Kegiatan 1 »
Dalam teks tentang program Makan Bergizi Gratis, berapa jumlah kasus keracunan menu MBG yang dicatat JPPI per akhir September 2025?
Kegiatan 2 »
Ketik ulang bagian teks tentang program Makan Bergizi Gratis di antara "Menanggapi persoalan tersebut, Dwi" dan "memperjelas rantai komando.", termasuk kedua bagian itu.

Teks Halaman »
Yogyakarta – Program Makan Bergizi Gratis (MBG) dari pemerintah pusat dinilai masih menyisakan masalah krusial, terutama terkait distribusi, kualitas makanan, dan tata kelola di lapangan.
Ketua Komisi D DPRD DIY, R.B Dwi Wahyu, mendesak adanya evaluasi menyeluruh terhadap program ini, menyusul maraknya kasus keracunan.
Per akhir September 2025, Jaringan Pemantau Pendidikan Indonesia (JPPI) mencatat telah terjadi sekitar 6.452 kasus keracunan menu MBG, dengan data korban versi pemerintah berada di kisaran 5.000 orang.
Dwi Wahyu menyoroti jeda waktu yang terlalu lama antara proses memasak dan penyajian makanan sebagai pemicu utama makanan basi.
“Temuan-temuan di lapangan menunjukkan adanya jeda waktu yang terlalu panjang antara proses memasak dan penyajian makanan, yang menyebabkan makanan basi,” ujar Dwi Wahyu pada Jumat, 26 September 2025.
Diteegaskan perlunya perbaikan sistem distribusi agar makanan dapat tersaji dalam kondisi segar.
Menanggapi persoalan tersebut, Dwi Wahyu mengusulkan agar pelaksanaan program MBG diserahkan kepada Dinas Pendidikan (Disdikpora) sesuai dengan jenjang sekolah, dan pelaksanaannya langsung diberikan kepada pihak sekolah.
Menurutnya, penyerahan tata kelola MBG kepada Disdikpora (Kabupaten/Kota untuk SD/SMP, dan Provinsi untuk SMA/SMK) akan memperjelas rantai komando.
Pihaknya mempertanyakan penggunaan Anggaran Pendapatan dan Belanja Daerah (APBD) untuk pembangunan dapur MBG, yang dinilai lebih baik dialokasikan ke sekolah-sekolah yang benar-benar membutuhkan.
Dwi Wahyu juga menekankan, tidak semua siswa membutuhkan MBG, mengingat sebagian besar sudah tercukupi kebutuhan gizinya dari rumah.

Cuplikan Data »
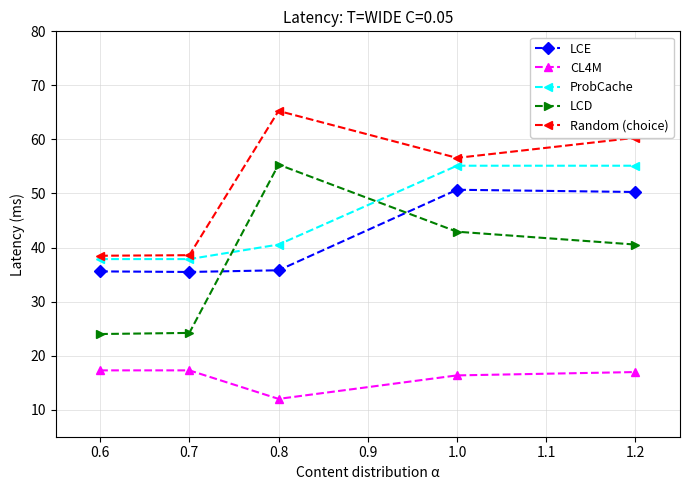

What is the approximate value of ProbCache at 0.6?

37.9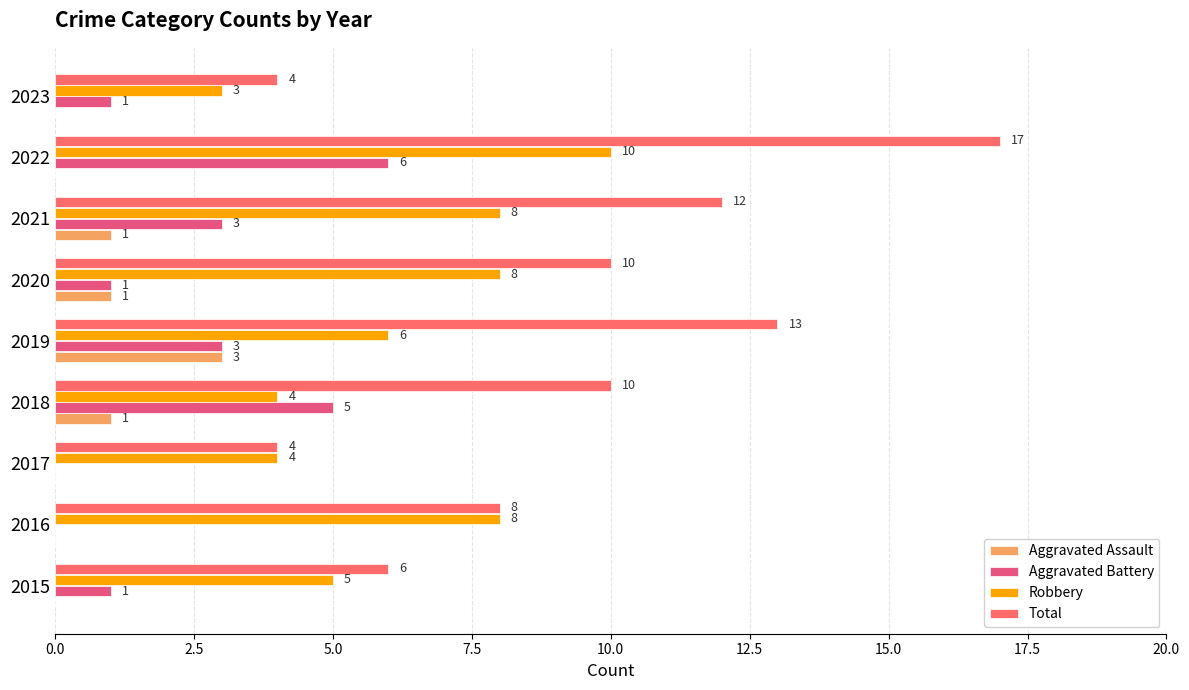

How many series are shown in this chart?

4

Pembahasan Jawaban 1 »
Sekitar 6.452 kasus.

Pembahasan Jawaban 2 »
Menanggapi persoalan tersebut, Dwi Wahyu mengusulkan agar pelaksanaan program MBG diserahkan kepada Dinas Pendidikan (Disdikpora) sesuai dengan jenjang sekolah, dan pelaksanaannya langsung diberikan kepada pihak sekolah.
Menurutnya, penyerahan tata kelola MBG kepada Disdikpora (Kabupaten/Kota untuk SD/SMP, dan Provinsi untuk SMA/SMK) akan memperjelas rantai komando.